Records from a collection
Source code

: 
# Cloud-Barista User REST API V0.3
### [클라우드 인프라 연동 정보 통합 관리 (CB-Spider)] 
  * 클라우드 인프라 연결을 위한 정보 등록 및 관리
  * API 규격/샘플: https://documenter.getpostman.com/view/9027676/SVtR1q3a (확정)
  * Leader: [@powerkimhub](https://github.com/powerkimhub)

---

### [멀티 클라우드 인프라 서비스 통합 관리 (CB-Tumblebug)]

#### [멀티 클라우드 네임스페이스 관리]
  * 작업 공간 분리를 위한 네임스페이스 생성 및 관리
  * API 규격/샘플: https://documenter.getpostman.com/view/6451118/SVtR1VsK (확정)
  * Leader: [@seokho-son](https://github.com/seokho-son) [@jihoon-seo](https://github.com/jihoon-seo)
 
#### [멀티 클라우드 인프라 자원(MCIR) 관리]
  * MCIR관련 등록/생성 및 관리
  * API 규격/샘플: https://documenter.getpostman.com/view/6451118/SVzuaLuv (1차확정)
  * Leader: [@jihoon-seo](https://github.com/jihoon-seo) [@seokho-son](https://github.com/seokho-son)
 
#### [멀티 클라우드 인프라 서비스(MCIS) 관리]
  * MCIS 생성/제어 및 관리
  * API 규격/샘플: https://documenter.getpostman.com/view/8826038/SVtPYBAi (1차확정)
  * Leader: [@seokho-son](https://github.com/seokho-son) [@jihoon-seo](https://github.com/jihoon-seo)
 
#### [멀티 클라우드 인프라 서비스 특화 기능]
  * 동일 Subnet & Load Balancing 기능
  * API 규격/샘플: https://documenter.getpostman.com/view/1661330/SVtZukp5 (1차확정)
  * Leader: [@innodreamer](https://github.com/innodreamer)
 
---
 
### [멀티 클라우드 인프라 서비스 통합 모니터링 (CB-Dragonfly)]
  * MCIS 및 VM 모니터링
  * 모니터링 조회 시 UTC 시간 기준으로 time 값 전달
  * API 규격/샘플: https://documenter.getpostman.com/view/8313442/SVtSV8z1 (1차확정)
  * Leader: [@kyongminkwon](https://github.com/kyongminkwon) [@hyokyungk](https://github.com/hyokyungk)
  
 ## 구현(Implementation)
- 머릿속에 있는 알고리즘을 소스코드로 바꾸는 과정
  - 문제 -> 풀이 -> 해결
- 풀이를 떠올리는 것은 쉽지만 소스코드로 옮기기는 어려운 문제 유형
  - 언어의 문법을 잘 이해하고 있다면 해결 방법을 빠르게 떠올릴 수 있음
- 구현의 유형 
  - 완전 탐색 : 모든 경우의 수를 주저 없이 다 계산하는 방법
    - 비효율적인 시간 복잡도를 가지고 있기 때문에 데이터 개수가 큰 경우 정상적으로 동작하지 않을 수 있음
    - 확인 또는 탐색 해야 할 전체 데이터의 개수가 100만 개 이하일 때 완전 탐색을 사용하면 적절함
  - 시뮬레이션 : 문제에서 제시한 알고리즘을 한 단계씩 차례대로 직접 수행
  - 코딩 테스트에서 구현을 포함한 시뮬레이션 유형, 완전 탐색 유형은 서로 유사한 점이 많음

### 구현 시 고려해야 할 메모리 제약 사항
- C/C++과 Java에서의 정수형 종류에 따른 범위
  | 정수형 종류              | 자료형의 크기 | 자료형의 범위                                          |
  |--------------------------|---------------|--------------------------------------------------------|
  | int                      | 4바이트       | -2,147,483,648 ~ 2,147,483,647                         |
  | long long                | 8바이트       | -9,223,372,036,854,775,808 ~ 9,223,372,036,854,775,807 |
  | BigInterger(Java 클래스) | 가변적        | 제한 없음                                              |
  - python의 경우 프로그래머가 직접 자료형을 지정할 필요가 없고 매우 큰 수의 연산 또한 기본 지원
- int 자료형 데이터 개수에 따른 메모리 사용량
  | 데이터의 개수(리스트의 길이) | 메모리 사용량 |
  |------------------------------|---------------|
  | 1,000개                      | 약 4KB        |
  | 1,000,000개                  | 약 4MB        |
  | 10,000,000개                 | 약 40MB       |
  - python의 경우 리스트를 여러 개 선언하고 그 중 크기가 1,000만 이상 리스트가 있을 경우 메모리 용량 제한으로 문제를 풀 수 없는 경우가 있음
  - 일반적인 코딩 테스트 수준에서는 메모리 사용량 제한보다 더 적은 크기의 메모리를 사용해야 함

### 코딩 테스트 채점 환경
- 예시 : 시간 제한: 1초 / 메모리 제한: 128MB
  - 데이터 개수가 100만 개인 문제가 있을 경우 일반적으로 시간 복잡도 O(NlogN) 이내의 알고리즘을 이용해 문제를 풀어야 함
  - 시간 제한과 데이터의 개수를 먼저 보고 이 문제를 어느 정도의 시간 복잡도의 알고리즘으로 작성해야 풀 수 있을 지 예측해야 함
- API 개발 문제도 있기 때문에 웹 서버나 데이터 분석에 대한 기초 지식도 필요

To do. Across the entries above, tally the lines that contain the string "데이터의" and give that figure alone.

Task answer. 3